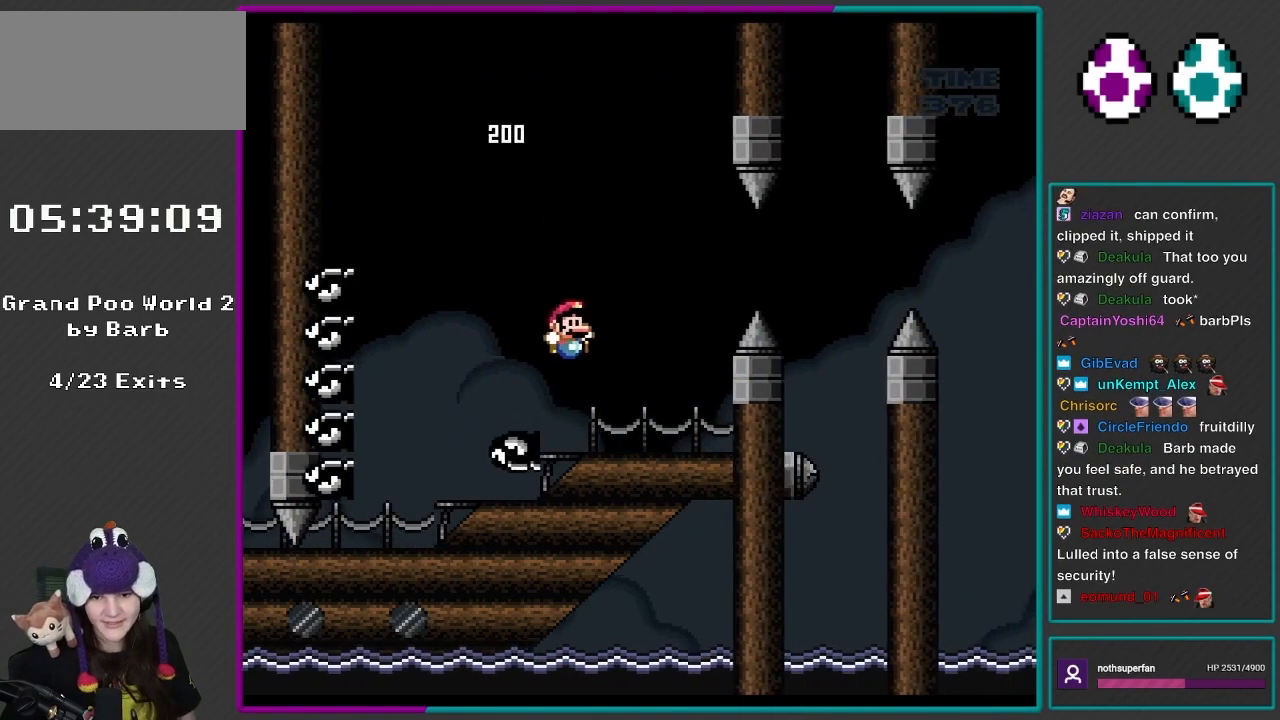
{"buttons": ["X", "DPAD_RIGHT"], "events": [[67, "DPAD_RIGHT", "up"], [150, "DPAD_RIGHT", "down"], [283, "A", "down"], [450, "A", "up"]]}
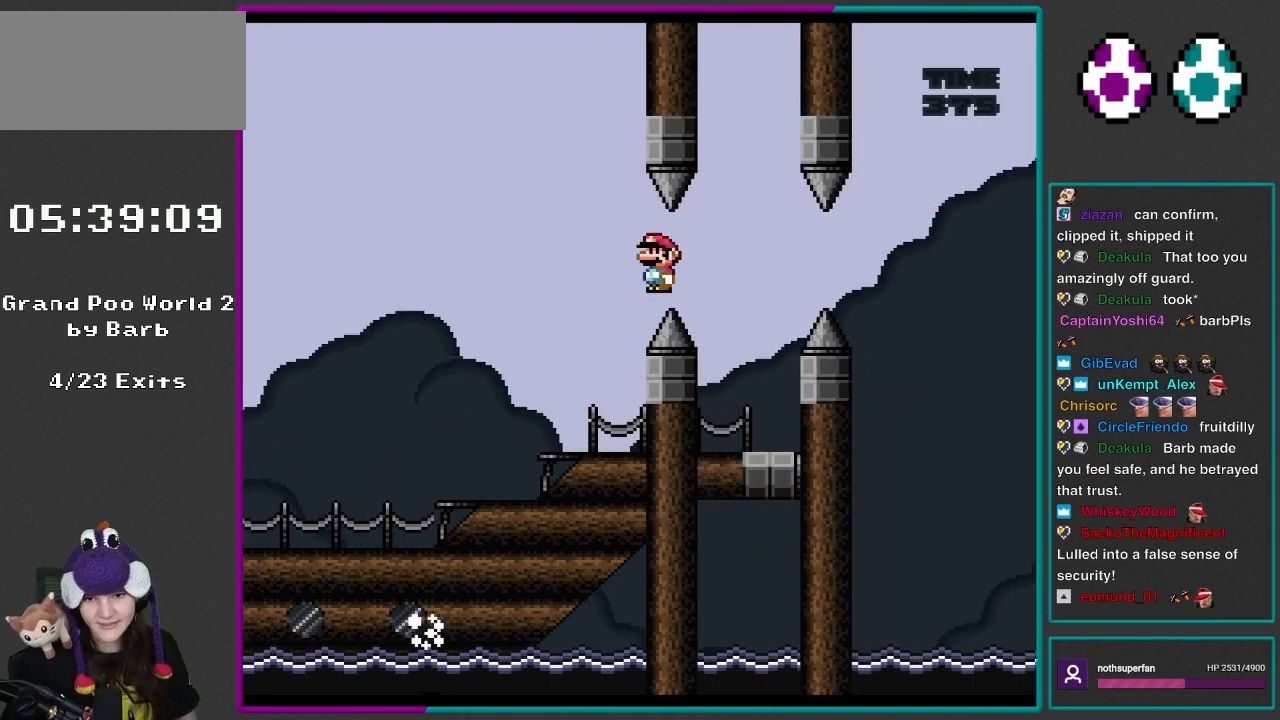
{"buttons": ["X", "DPAD_LEFT"], "events": [[17, "A", "down"], [250, "DPAD_LEFT", "down"], [250, "DPAD_RIGHT", "up"], [250, "DPAD_UP", "down"], [283, "DPAD_UP", "up"], [367, "A", "up"]]}
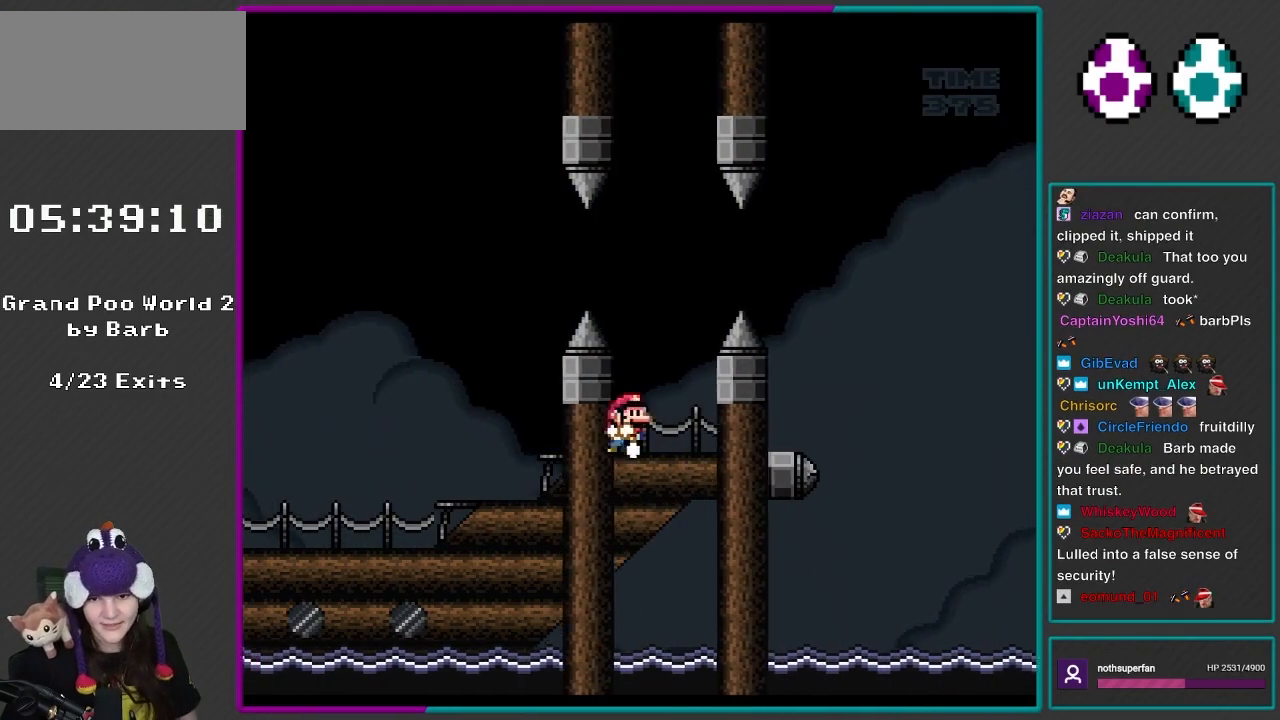
{"buttons": ["A", "X", "DPAD_RIGHT"], "events": [[67, "DPAD_UP", "down"], [100, "DPAD_LEFT", "up"], [100, "DPAD_RIGHT", "down"], [167, "DPAD_UP", "up"], [200, "A", "down"]]}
☆ ☆ ☆ ☆
Instructions to follow =
Pictures stay out; everything else in the listing above gets restated word for word.

Output for this exercise =
{"buttons": ["X", "DPAD_RIGHT"], "events": [[67, "DPAD_RIGHT", "up"], [150, "DPAD_RIGHT", "down"], [283, "A", "down"], [450, "A", "up"]]}
{"buttons": ["X", "DPAD_LEFT"], "events": [[17, "A", "down"], [250, "DPAD_LEFT", "down"], [250, "DPAD_RIGHT", "up"], [250, "DPAD_UP", "down"], [283, "DPAD_UP", "up"], [367, "A", "up"]]}
{"buttons": ["A", "X", "DPAD_RIGHT"], "events": [[67, "DPAD_UP", "down"], [100, "DPAD_LEFT", "up"], [100, "DPAD_RIGHT", "down"], [167, "DPAD_UP", "up"], [200, "A", "down"]]}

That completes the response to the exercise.